Tax & Trade Blog
OCTG – Anti-Dumping Update!
International Trade continues to be a hotbed of action for governments and businesses around the world. We previously wrote in July 2021 about complaints made to the Canada Border Services Agency (the “CBSA”) that Mexico and Austria have been “dumping” certain Oil Country Tubular Goods (“OCTG”) into the Canadian marketplace.
The CBSA has now completed its investigations and issued Final Determinations in respect of OCTG from Mexico (“OCTG3”), and OCTG from Austria (“OCTG4”), with the following results:
OCTG3 – Mexico
On December 22, 2021 the CBSA issued a Notice of Final Determination, having found dumping in respect of certain OCTG from Mexico. Generally, imports of subject goods into Canada will be subject to a duty of 164.7% (up from the provisional duty of 128.4%), with the exception of those subject goods originating or exported from Tubos de Acero de Mexico S.A. (TAMSA), which could be subject to a lower duty.
OCTG4 – Austria
On January 21, 2022 the CBSA issued their Notice of Final Determination, having found dumping in respect of certain OCTG from Austria. Generally, imports of subject goods into Canada will be subject to a duty of 129.2% (up from a provisional duty of 91%), with the exception of those subject goods originating or exported from Voestalpine Tubulars GmbH & Co KG, which could be subject to a lower duty.
What are the next steps?
Since the CBSA has issued its Notice of Final Determination and found that imports have been dumped or subsidized (as it has in OCTG3 and OCTG4), the inquiry moves to the Canadian International Trade Tribunal (the “CITT”) who must consider whether the dumping identified by CBSA is “injurious to a domestic industry”. If the CITT finds in the affirmative, the final anti-dumping duty will generally stay in place for a period of at least 5 years.
Anti-dumping duties at the Provisional Rates remain in place until the CITT makes its order or finding.

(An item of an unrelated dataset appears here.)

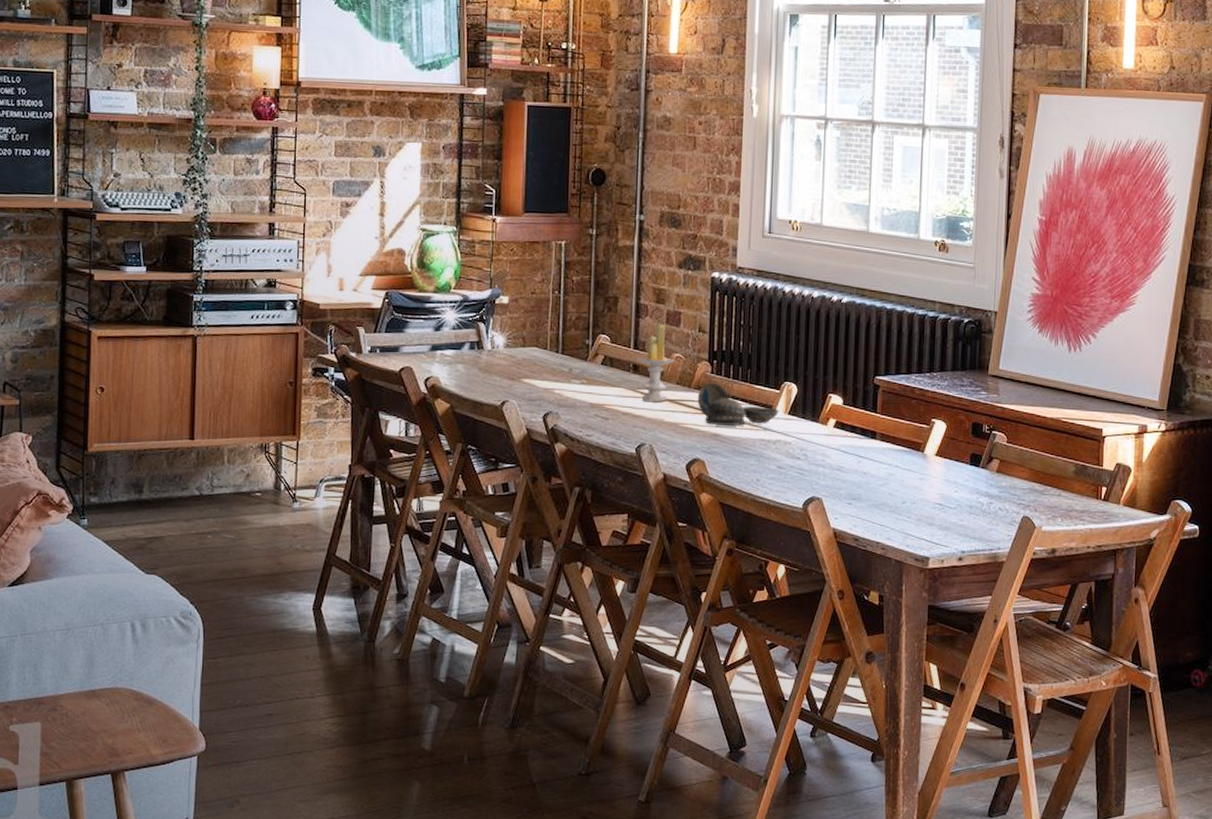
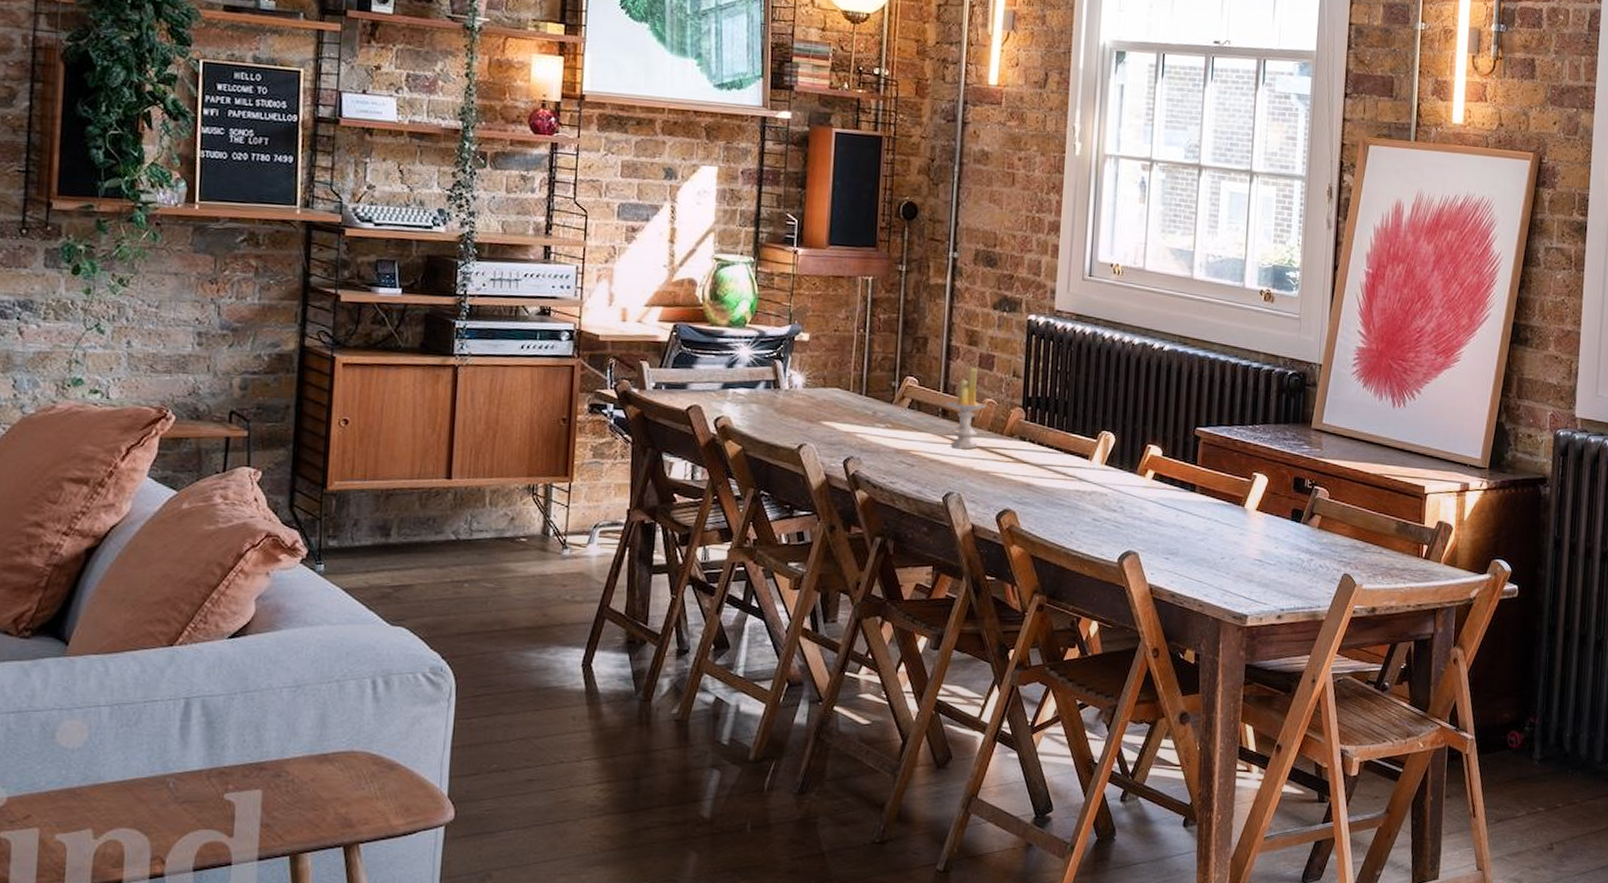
decorative bowl: present [697,382,779,426] -> none [1009,430,1096,476]

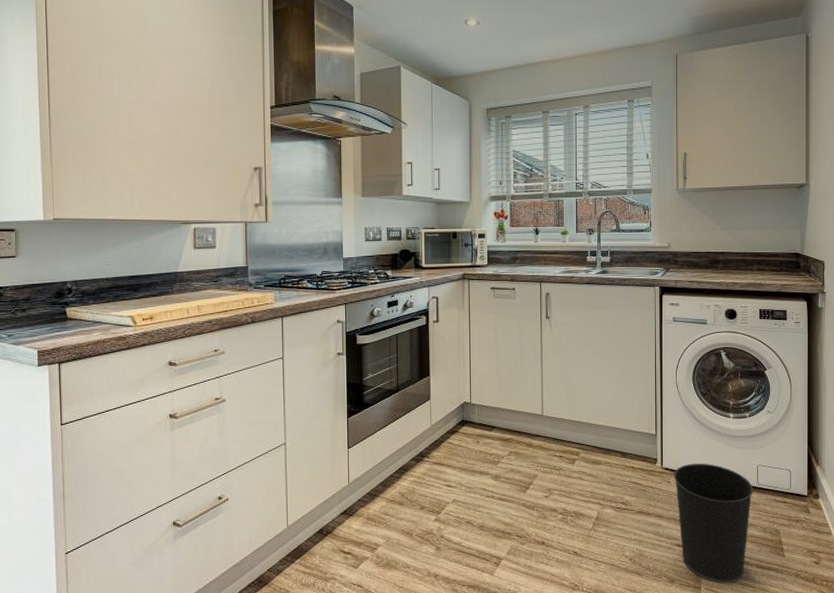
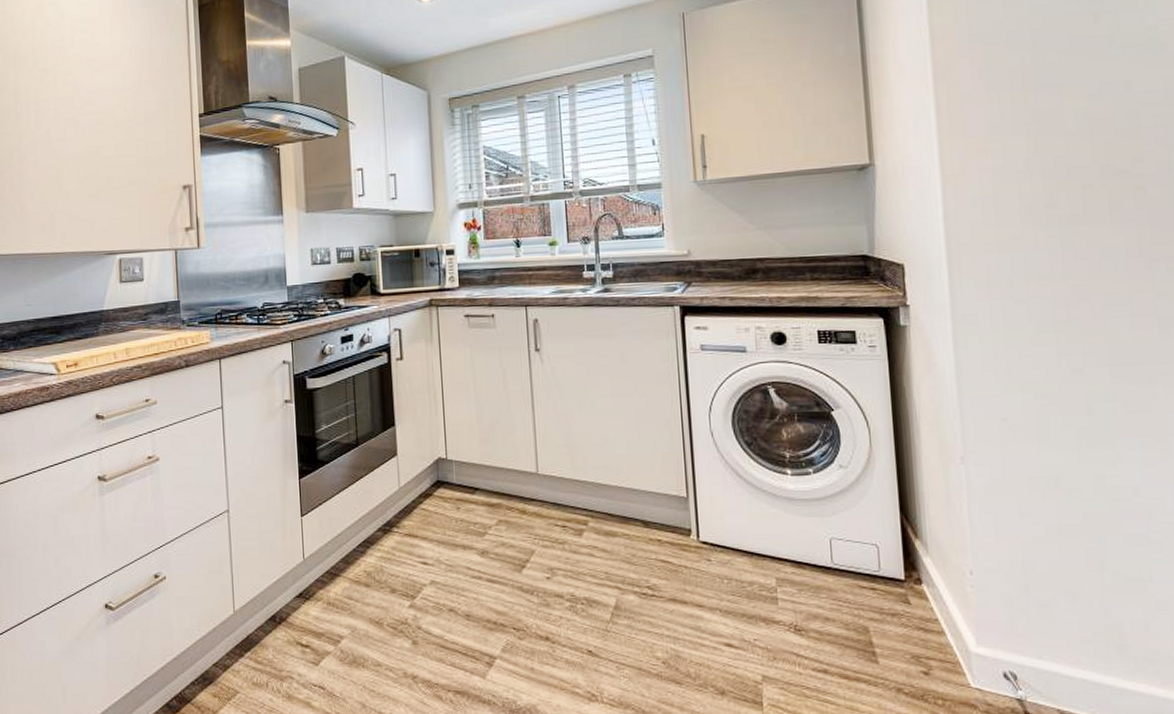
wastebasket: present [674,463,754,584] -> none [715,535,828,699]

In the case of OCTG3 the CITT’s finding is expected January 25, 2022, and in the case of OCTG4 the CITT’s finding is expected by February 22, 2022.
What can I do?
Importers of OCTG from Austria or Mexico should obtain expert advice on how to properly deal with their imports given the CBSA’s recent decisions.
Given the CITT’s findings are expected imminently, it is practically too late for new parties to become involved in the CITT’s investigation process – although importers should monitor for the CITT’s decisions.
Given the strict timelines, and the significant amount of work involved in responding to RFIs issued by the CBSA and the CITT, any importers or exporters potentially impacted by this investigation and the eventual anti-dumping/countervailing duties on subject goods should contact their lawyer immediately to discuss recommended next steps given the potential anti-dumping duties – regardless whether or not you have received an Request for Information (“RFI”)/Questionnaire!
It may also be possible to request the CITT to consider whether your goods should be excluded from the subject goods definition if you become involved in the process early enough – typically on the basis the goods are unique and the domestic industry is not capable of producing a substitutable product. Again, contact your lawyer immediately if you think your products should qualify for an exclusion.